Вершины: от Ритм-бокса до Фэшн шоу
Д.М.: Какова судьба соавтора по саундтреку к «Жидкому небу» Анатолия Герасимова?
С.Ц.: Вот только что мы с Ниной, с моей женой, сопродюсером, на эту тему говорили: почему-то вспомнился Герасимов. Так вышло, что незадолго до смерти Толя звонил Нине и хотел встретиться с нами. А Нина сказала, что мы страшно заняты, предложила пересечься через пару недель. А потом мы вдруг узнаем, что он умер. Тот давнишний конфликт с ним, о котором я рассказывал, оставил очень неприятные воспоминания.
Д.М.: Слава, я все пытаюсь понять, как ты смог сочинить такую современную музыку. То есть ты – советский мальчик, росший во времена Сталина, из совсем другой культуры. А тут – минимал-вэйв, самое модное тогда музыкальное направление в США. Как?! Такое в голове не укладывается. (Смеется.)
С.Ц.: Я не знал, конечно, что это модное направление. Я просто сочинял то, что мне казалось в данном случае подходящим. Это очень близко мне. Я всегда очень любил музыку. Никогда ее не изучал. Очень хотел, но мое раннее детство выпало на время войны, эвакуации и вообще тяжелых вещей. И сколько я ни упрашивал маму, чтобы меня отдали учиться музыке или купили мне пианино, она просто физически не могла этого сделать. По всей вероятности, к тому же я не казался ей таким уж музыкально одаренным ребенком. Я и сейчас не могу правильно спеть нотную фразу. Это, как мне теперь говорят, к слуху не имеет отношения, а относится к неразработанному голосу. То есть, в принципе, если бы она еще подумала, то могла бы меня отдать учиться играть на каком-то другом инструменте, а не на фортепиано. На чем-то более доступном – на аккордеоне, например, как делали другие родители. Но моей маме это в голову не пришло почему-то. В конечном итоге в первом классе школы учительница музыки меня сразу поставила в хор и сообщила, что я очень музыкальный. Что опять же никто вокруг всерьез не воспринял: это же первый класс, кто вообще серьезно думает о таких вещах. В результате пианино у меня появилось где-то в шестнадцать лет, но ни времени, ни воли на то, чтобы учиться, у меня уже не было. Руки не слушались, и все это раздражало.
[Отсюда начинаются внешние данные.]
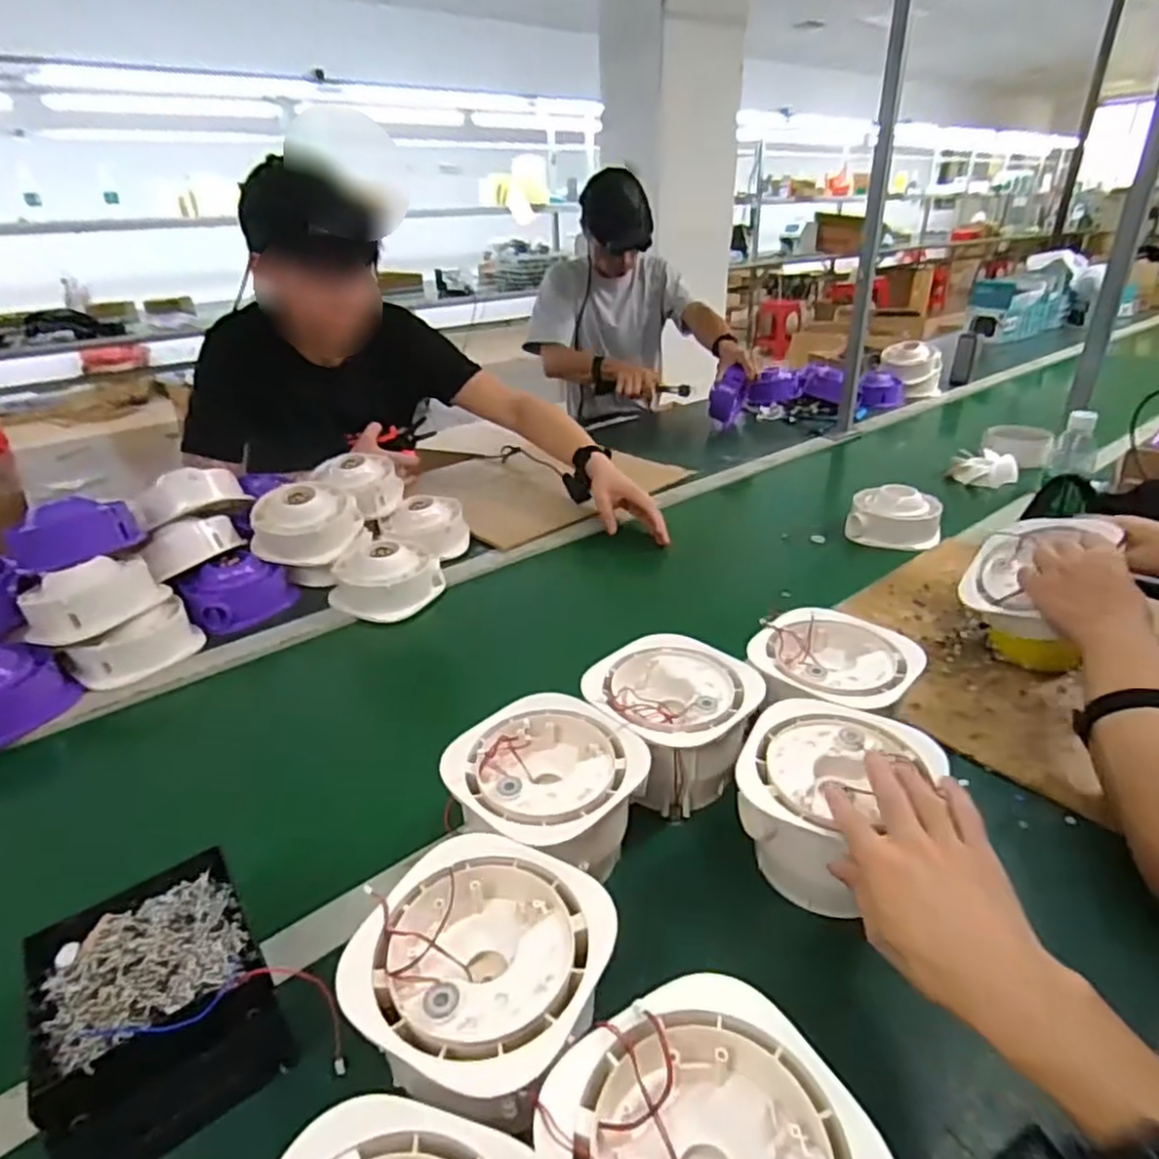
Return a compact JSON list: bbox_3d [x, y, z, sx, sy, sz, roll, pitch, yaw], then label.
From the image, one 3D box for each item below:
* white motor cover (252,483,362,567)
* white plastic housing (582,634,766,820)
[{"bbox_3d":[-0.382,-0.077,0.951,0.148,0.076,0.128,-11,30,-17],"label":"white motor cover"},{"bbox_3d":[0.083,0.130,0.616,0.147,0.090,0.150,-1,28,1],"label":"white plastic housing"}]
Но поскольку любовь к музыке была дикая, я покупал какие-то вещи, связанные с ней, начал самостоятельно изучать теорию, читал какие-то книжки по гармонии, которые я абсолютно, конечно, понимать не мог, потому что мажора от минора не отличал… Но теоретически, в общем и целом понимал, как все это устроено. (Смеется.)